[Saved data entries]
====

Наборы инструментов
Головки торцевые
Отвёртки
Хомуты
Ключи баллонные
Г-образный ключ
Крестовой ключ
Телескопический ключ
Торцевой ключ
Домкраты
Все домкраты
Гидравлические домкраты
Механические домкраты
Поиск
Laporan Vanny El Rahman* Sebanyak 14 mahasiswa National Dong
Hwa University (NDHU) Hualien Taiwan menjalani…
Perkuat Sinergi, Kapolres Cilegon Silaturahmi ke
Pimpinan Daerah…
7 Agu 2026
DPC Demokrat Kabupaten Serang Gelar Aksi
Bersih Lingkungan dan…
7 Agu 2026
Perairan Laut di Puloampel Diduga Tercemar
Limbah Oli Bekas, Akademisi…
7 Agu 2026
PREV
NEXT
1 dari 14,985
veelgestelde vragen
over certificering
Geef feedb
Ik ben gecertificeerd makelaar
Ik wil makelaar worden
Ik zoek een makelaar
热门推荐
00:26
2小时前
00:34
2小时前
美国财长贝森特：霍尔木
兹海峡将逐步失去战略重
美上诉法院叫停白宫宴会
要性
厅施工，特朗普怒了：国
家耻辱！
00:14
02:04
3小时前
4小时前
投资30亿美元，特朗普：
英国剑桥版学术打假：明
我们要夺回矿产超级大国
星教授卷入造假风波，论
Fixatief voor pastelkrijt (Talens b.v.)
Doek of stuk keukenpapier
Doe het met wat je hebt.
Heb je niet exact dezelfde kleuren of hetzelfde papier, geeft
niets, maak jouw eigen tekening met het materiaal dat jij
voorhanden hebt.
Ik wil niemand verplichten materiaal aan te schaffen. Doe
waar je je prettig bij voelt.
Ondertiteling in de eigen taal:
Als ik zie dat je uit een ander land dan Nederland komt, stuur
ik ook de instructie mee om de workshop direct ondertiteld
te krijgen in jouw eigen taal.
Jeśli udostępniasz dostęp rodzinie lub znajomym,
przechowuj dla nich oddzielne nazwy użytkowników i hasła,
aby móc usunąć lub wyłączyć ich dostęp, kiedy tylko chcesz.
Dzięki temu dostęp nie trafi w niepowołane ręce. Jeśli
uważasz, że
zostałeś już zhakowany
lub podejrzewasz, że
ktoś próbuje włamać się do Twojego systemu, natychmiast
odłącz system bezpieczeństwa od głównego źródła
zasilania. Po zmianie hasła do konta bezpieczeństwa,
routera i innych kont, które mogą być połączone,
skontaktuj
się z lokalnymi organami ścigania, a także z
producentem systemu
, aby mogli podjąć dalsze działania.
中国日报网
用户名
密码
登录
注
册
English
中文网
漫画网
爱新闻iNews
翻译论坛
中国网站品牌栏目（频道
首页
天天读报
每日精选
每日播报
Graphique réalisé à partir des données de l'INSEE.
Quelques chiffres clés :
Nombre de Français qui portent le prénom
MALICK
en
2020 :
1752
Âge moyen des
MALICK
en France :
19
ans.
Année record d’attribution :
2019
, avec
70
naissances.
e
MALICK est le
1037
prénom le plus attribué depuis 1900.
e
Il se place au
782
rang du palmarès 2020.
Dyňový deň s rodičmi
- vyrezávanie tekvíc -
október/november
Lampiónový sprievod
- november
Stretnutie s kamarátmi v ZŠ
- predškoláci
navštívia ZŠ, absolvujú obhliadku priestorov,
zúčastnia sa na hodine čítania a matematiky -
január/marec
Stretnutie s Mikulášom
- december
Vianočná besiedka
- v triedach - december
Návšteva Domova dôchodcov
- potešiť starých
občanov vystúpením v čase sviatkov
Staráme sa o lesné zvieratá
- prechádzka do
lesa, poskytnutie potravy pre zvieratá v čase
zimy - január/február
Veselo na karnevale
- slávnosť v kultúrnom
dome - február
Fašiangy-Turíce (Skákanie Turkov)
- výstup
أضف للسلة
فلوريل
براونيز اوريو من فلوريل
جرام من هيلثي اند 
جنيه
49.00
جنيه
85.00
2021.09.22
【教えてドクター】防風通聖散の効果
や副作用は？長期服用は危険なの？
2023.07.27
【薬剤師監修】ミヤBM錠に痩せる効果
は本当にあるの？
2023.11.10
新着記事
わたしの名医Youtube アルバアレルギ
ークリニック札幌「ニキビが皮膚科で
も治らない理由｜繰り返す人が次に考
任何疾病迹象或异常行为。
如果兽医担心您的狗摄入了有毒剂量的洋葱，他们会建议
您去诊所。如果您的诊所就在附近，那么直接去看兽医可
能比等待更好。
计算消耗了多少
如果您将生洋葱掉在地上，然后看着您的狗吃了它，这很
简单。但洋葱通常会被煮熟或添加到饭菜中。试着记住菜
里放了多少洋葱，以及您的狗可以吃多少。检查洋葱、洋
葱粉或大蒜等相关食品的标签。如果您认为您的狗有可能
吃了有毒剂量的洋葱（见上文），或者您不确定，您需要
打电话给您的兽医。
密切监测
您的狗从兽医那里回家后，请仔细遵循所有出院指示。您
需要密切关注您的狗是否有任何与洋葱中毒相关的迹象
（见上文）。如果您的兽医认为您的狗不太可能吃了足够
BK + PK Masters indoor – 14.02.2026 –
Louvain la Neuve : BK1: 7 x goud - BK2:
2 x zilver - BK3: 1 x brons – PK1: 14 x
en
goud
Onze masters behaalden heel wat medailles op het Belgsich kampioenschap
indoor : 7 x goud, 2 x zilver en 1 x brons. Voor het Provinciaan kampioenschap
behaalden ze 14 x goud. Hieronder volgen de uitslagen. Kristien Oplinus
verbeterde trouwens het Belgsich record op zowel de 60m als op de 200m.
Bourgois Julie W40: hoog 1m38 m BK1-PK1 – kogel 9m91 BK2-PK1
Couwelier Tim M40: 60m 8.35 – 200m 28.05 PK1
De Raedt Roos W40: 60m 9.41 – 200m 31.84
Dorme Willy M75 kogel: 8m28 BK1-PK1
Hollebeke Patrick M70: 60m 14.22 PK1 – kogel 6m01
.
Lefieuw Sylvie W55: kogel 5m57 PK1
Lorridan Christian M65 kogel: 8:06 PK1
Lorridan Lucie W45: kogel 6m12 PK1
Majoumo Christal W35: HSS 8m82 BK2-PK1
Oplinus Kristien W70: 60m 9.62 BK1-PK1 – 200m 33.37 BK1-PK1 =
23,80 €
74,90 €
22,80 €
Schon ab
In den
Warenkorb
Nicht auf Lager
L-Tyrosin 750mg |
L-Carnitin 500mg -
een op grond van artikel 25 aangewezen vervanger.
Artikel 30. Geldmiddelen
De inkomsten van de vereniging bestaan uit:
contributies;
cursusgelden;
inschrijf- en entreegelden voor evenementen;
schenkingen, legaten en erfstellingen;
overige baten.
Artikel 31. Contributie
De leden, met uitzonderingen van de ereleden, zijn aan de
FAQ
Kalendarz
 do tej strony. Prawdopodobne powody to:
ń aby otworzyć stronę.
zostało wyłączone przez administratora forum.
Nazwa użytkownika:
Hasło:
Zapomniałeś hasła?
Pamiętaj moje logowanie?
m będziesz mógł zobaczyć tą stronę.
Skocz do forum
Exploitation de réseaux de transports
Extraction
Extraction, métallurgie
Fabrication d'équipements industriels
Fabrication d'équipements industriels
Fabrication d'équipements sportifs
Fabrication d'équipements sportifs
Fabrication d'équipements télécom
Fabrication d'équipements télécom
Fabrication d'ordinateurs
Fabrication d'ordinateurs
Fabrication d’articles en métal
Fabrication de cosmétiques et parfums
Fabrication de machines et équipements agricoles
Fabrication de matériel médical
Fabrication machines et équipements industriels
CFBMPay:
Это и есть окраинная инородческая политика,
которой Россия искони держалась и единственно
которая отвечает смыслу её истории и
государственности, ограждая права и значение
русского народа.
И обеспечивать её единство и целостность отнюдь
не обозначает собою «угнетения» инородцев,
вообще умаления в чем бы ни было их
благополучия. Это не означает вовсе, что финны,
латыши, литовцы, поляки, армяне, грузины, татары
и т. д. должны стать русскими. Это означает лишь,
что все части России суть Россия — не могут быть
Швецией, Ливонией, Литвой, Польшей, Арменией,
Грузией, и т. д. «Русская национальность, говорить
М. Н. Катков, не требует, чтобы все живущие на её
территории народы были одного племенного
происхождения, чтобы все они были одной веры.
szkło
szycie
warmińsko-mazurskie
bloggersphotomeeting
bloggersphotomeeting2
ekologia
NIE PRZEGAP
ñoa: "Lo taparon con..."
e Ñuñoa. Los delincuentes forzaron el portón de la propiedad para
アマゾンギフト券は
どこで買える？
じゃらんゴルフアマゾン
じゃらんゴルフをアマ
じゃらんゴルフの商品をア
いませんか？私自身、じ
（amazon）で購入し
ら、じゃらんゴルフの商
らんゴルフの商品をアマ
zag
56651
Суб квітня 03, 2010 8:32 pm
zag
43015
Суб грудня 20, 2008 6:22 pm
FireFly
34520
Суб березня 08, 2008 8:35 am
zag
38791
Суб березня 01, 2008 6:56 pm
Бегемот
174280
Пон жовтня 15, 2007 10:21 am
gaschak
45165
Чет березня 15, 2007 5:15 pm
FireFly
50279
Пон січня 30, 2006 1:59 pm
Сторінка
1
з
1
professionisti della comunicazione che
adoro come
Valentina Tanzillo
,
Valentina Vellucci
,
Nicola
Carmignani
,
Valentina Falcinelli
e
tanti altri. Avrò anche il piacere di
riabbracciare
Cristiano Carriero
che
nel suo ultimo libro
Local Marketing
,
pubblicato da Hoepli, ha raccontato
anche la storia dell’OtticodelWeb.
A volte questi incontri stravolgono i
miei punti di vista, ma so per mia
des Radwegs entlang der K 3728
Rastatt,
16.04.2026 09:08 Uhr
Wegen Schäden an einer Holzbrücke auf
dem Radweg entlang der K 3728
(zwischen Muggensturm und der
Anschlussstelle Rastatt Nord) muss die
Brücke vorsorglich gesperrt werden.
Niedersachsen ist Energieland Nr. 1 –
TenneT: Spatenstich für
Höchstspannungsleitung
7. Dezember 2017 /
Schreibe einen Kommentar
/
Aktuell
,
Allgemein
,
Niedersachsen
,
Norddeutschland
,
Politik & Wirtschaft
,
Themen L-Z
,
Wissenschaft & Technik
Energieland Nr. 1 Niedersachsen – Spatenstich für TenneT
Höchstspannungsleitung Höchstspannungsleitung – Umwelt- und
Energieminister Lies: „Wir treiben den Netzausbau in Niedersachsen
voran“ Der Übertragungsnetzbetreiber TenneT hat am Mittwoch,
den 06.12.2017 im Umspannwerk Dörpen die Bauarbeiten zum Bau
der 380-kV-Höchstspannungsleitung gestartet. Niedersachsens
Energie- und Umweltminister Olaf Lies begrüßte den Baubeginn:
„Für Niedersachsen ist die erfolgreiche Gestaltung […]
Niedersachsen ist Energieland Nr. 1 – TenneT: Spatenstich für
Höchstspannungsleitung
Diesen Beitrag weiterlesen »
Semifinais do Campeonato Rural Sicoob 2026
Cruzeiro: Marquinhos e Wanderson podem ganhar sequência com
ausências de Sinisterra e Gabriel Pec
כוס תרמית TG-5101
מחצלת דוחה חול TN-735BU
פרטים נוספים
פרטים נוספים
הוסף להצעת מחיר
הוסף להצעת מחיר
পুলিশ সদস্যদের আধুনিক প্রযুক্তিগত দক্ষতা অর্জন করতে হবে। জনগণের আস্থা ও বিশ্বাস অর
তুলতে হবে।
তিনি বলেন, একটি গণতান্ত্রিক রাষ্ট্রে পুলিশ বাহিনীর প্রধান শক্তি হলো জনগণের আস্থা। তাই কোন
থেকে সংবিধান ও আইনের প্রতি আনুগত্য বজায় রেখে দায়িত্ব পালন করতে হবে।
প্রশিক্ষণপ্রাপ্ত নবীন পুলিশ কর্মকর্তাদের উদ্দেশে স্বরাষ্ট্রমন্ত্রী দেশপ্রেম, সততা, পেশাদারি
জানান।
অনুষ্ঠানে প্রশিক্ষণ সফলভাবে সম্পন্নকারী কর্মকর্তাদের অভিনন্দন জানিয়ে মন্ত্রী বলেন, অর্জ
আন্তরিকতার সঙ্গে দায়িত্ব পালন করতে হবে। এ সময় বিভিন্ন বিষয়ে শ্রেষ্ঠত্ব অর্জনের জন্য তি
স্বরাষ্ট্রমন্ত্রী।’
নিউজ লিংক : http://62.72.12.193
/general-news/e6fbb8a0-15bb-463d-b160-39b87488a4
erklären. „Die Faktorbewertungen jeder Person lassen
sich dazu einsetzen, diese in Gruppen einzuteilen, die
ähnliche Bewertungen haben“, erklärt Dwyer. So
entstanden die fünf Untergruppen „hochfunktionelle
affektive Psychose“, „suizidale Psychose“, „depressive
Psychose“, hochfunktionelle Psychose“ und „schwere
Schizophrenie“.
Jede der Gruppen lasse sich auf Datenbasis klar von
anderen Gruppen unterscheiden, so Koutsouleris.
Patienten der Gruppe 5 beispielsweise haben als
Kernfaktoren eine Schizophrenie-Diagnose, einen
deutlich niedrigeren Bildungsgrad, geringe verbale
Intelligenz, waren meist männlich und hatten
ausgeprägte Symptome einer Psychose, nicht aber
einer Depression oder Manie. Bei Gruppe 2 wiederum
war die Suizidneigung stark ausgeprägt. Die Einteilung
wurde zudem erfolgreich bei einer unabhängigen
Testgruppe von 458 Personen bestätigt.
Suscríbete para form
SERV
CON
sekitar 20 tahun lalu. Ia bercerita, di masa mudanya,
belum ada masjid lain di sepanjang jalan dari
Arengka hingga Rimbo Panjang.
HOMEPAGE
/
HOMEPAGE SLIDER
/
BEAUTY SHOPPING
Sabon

====

REQUEST: Begin at the first line of the records and stop after the line that contains "Hwa University (NDHU)". Rewrite those lines, swapping "Хомуты" for "Плоскогубцы" and changing nothing else.

YOUR RESPONSE:
Наборы инструментов
Головки торцевые
Отвёртки
Плоскогубцы
Ключи баллонные
Г-образный ключ
Крестовой ключ
Телескопический ключ
Торцевой ключ
Домкраты
Все домкраты
Гидравлические домкраты
Механические домкраты
Поиск
Laporan Vanny El Rahman* Sebanyak 14 mahasiswa National Dong
Hwa University (NDHU) Hualien Taiwan menjalani…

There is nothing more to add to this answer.